A $1 million Research Scholar Grant from the American Cancer Society will help a multi-institution team led by Dr. Bishoy Faltas, associate professor of medicine at Weill Cornell Medicine, to develop new therapy combinations for hard-to-treat urinary tract cancers.
New therapies combining enfortumab vedotin and pembrolizumab dramatically improved outcomes for patients with advanced cancers of the cells lining the urinary tract and bladder. Yet about one-third of patients do not respond to this therapy. Additional options are urgently needed. Dr. Faltas and his colleagues are exploring novel combination therapies to help address this gap.
Dr. Bishoy Faltas
“Our work has the potential to transform our understanding of how inherited genetic alterations and tumor-acquired mutations cooperate to disrupt DNA repair and drive cancers of the urinary tract,” said Dr. Faltas, who is also the chief research officer at the Englander Institute for Precision Medicine and a member of the Sandra and Edward Meyer Cancer Center at Weill Cornell Medicine and an oncologist at NewYork-Presbyterian/Weill Cornell Medical Center.

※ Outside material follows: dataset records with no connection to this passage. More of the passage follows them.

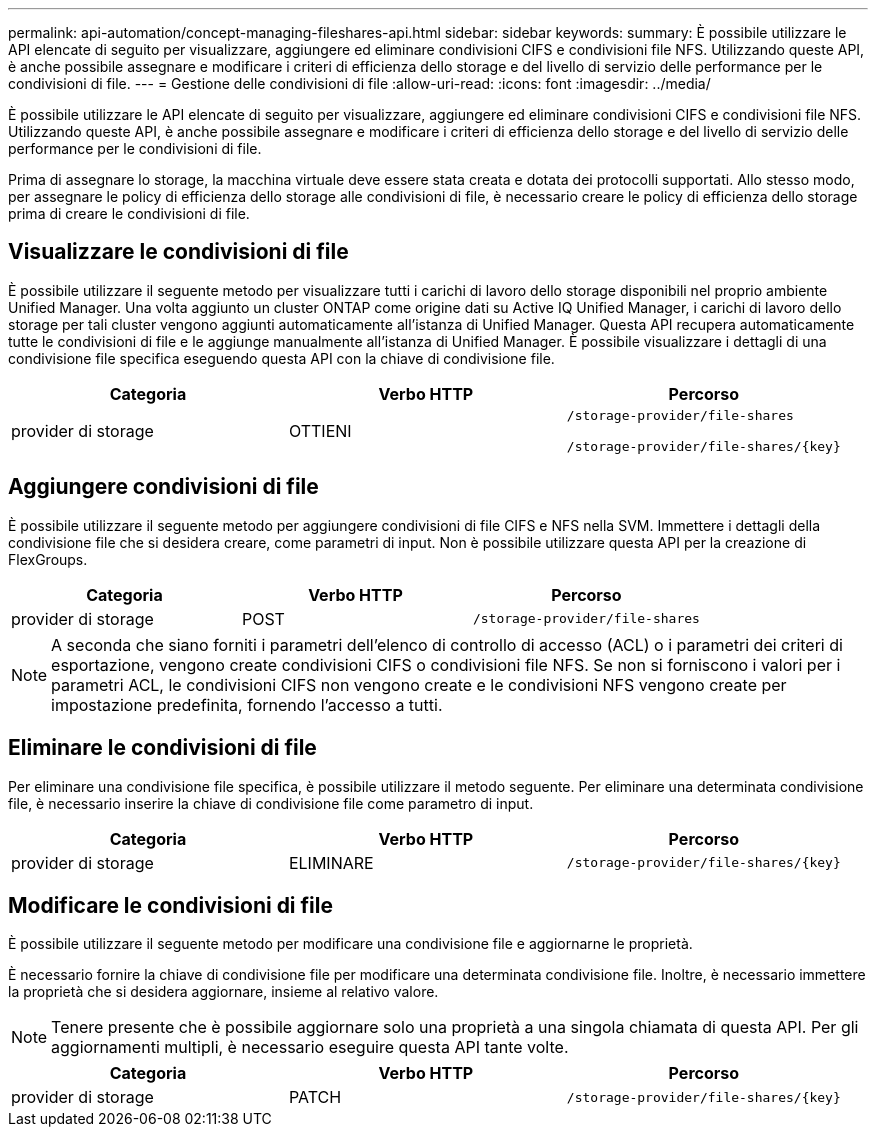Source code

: ---
permalink: api-automation/concept-managing-fileshares-api.html 
sidebar: sidebar 
keywords:  
summary: È possibile utilizzare le API elencate di seguito per visualizzare, aggiungere ed eliminare condivisioni CIFS e condivisioni file NFS. Utilizzando queste API, è anche possibile assegnare e modificare i criteri di efficienza dello storage e del livello di servizio delle performance per le condivisioni di file. 
---
= Gestione delle condivisioni di file
:allow-uri-read: 
:icons: font
:imagesdir: ../media/


[role="lead"]
È possibile utilizzare le API elencate di seguito per visualizzare, aggiungere ed eliminare condivisioni CIFS e condivisioni file NFS. Utilizzando queste API, è anche possibile assegnare e modificare i criteri di efficienza dello storage e del livello di servizio delle performance per le condivisioni di file.

Prima di assegnare lo storage, la macchina virtuale deve essere stata creata e dotata dei protocolli supportati. Allo stesso modo, per assegnare le policy di efficienza dello storage alle condivisioni di file, è necessario creare le policy di efficienza dello storage prima di creare le condivisioni di file.



== Visualizzare le condivisioni di file

È possibile utilizzare il seguente metodo per visualizzare tutti i carichi di lavoro dello storage disponibili nel proprio ambiente Unified Manager. Una volta aggiunto un cluster ONTAP come origine dati su Active IQ Unified Manager, i carichi di lavoro dello storage per tali cluster vengono aggiunti automaticamente all'istanza di Unified Manager. Questa API recupera automaticamente tutte le condivisioni di file e le aggiunge manualmente all'istanza di Unified Manager. È possibile visualizzare i dettagli di una condivisione file specifica eseguendo questa API con la chiave di condivisione file.

[cols="1a,1a,1a"]
|===
| Categoria | Verbo HTTP | Percorso 


 a| 
provider di storage
 a| 
OTTIENI
 a| 
`/storage-provider/file-shares`

`+/storage-provider/file-shares/{key}+`

|===


== Aggiungere condivisioni di file

È possibile utilizzare il seguente metodo per aggiungere condivisioni di file CIFS e NFS nella SVM. Immettere i dettagli della condivisione file che si desidera creare, come parametri di input. Non è possibile utilizzare questa API per la creazione di FlexGroups.

[cols="1a,1a,1a"]
|===
| Categoria | Verbo HTTP | Percorso 


 a| 
provider di storage
 a| 
POST
 a| 
`/storage-provider/file-shares`

|===
[NOTE]
====
A seconda che siano forniti i parametri dell'elenco di controllo di accesso (ACL) o i parametri dei criteri di esportazione, vengono create condivisioni CIFS o condivisioni file NFS. Se non si forniscono i valori per i parametri ACL, le condivisioni CIFS non vengono create e le condivisioni NFS vengono create per impostazione predefinita, fornendo l'accesso a tutti.

====


== Eliminare le condivisioni di file

Per eliminare una condivisione file specifica, è possibile utilizzare il metodo seguente. Per eliminare una determinata condivisione file, è necessario inserire la chiave di condivisione file come parametro di input.

[cols="1a,1a,1a"]
|===
| Categoria | Verbo HTTP | Percorso 


 a| 
provider di storage
 a| 
ELIMINARE
 a| 
`+/storage-provider/file-shares/{key}+`

|===


== Modificare le condivisioni di file

È possibile utilizzare il seguente metodo per modificare una condivisione file e aggiornarne le proprietà.

È necessario fornire la chiave di condivisione file per modificare una determinata condivisione file. Inoltre, è necessario immettere la proprietà che si desidera aggiornare, insieme al relativo valore.

[NOTE]
====
Tenere presente che è possibile aggiornare solo una proprietà a una singola chiamata di questa API. Per gli aggiornamenti multipli, è necessario eseguire questa API tante volte.

====
[cols="1a,1a,1a"]
|===
| Categoria | Verbo HTTP | Percorso 


 a| 
provider di storage
 a| 
PATCH
 a| 
`+/storage-provider/file-shares/{key}+`

|===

Other members of the team include Weill Cornell Medicine investigators Dr. Olivier Elemento, director of the Englander Institute for Precision Medicine, and Dr. Zhengming Chen, an assistant professor of population health sciences. Dr. John Lee, a medical oncologist at UCLA, Dr. Kent Mouw, an associate professor of radiation oncology at Harvard Medical School, and Dr. Matthew Schiewer, a clinical development manager at Myriad Genetics, are also contributing.
Untapped Targets
The research focuses on an underexplored question in urinary tract cancer biology. While most efforts in the field concentrate on mutations that develop during a patient’s lifetime, about 10% to 20% of patients also carry inherited cancer-predisposing mutations, including alterations in DNA repair genes such as BRCA1 and BRCA2. These inherited mutations may interact with tumor-acquired mutations in ways that accelerate cancer development and shape treatment response.
Dr. Faltas and his colleagues will study how these two classes of mutations work together to drive tumor growth and therapeutic resistance.

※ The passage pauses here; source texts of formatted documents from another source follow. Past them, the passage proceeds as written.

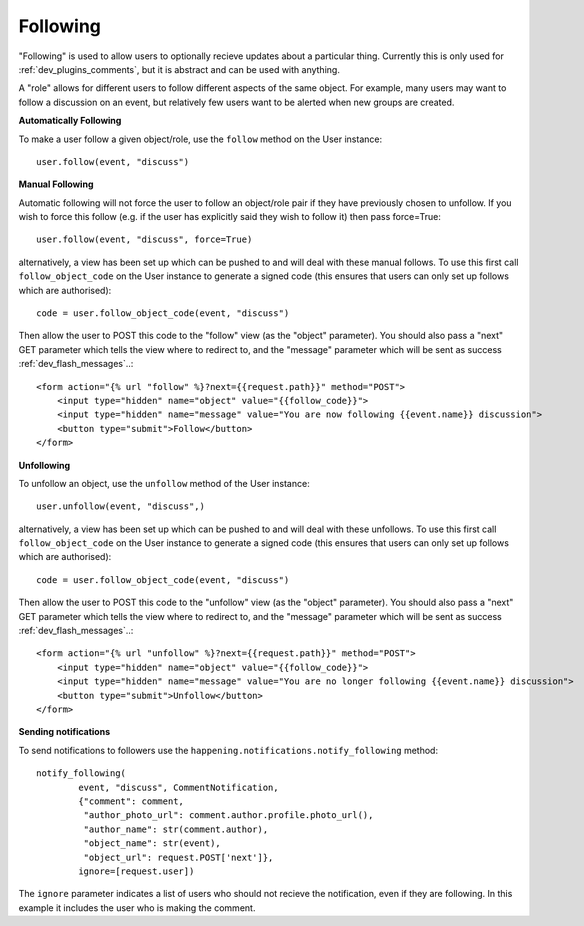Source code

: .. _dev_following:

Following
==============

"Following" is used to allow users to optionally recieve updates about a particular thing. Currently this is only used for :ref:`dev_plugins_comments`, but it is abstract and can be used with anything.

A "role" allows for different users to follow different aspects of the same object. For example, many users may want to follow a discussion on an event, but relatively few users want to be alerted when new groups are created.

**Automatically Following**

To make a user follow a given object/role, use the ``follow`` method on the User instance::
    
    user.follow(event, "discuss")

**Manual Following**

Automatic following will not force the user to follow an object/role pair if they have previously chosen to unfollow. If you wish to force this follow (e.g. if the user has explicitly said they wish to follow it) then pass force=True::
    
    user.follow(event, "discuss", force=True)

alternatively, a view has been set up which can be pushed to and will deal with these manual follows. To use this first call ``follow_object_code`` on the User instance to generate a signed code (this ensures that users can only set up follows which are authorised)::

    code = user.follow_object_code(event, "discuss")

Then allow the user to POST this code to the "follow" view (as the "object" parameter). You should also pass a "next" GET parameter which tells the view where to redirect to, and the "message" parameter which will be sent as success :ref:`dev_flash_messages`..::
    
        <form action="{% url "follow" %}?next={{request.path}}" method="POST">
            <input type="hidden" name="object" value="{{follow_code}}">
            <input type="hidden" name="message" value="You are now following {{event.name}} discussion">
            <button type="submit">Follow</button>
        </form>

**Unfollowing**

To unfollow an object, use the ``unfollow`` method of the User instance::
    
    user.unfollow(event, "discuss",)

alternatively, a view has been set up which can be pushed to and will deal with these unfollows. To use this first call ``follow_object_code`` on the User instance to generate a signed code (this ensures that users can only set up follows which are authorised)::

    code = user.follow_object_code(event, "discuss")

Then allow the user to POST this code to the "unfollow" view (as the "object" parameter). You should also pass a "next" GET parameter which tells the view where to redirect to, and the "message" parameter which will be sent as success :ref:`dev_flash_messages`..::
    
        <form action="{% url "unfollow" %}?next={{request.path}}" method="POST">
            <input type="hidden" name="object" value="{{follow_code}}">
            <input type="hidden" name="message" value="You are no longer following {{event.name}} discussion">
            <button type="submit">Unfollow</button>
        </form>

**Sending notifications**

To send notifications to followers use the ``happening.notifications.notify_following`` method::
    
    notify_following(
            event, "discuss", CommentNotification,
            {"comment": comment,
             "author_photo_url": comment.author.profile.photo_url(),
             "author_name": str(comment.author),
             "object_name": str(event),
             "object_url": request.POST['next']},
            ignore=[request.user])

The ``ignore`` parameter indicates a list of users who should not recieve the notification, even if they are following. In this example it includes the user who is making the comment.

The team will use an innovative mouse model that allows them to more quickly assess how interactions between different inherited and spontaneous mutations contribute to urinary tract cancers and test new therapies. Cells from the patient samples will be used to grow mini-bladder organoids harboring these germline-somatic interactions, which the team can use to test personalized therapies. The team also hopes to identify biomarkers that will help them select the best therapy combinations for individual patients.
“Our study will uncover how inherited genetic changes and mutations that arise in tumors work together to create vulnerabilities in bladder cancer that can potentially be targeted with new precision treatments,” Dr. Faltas said.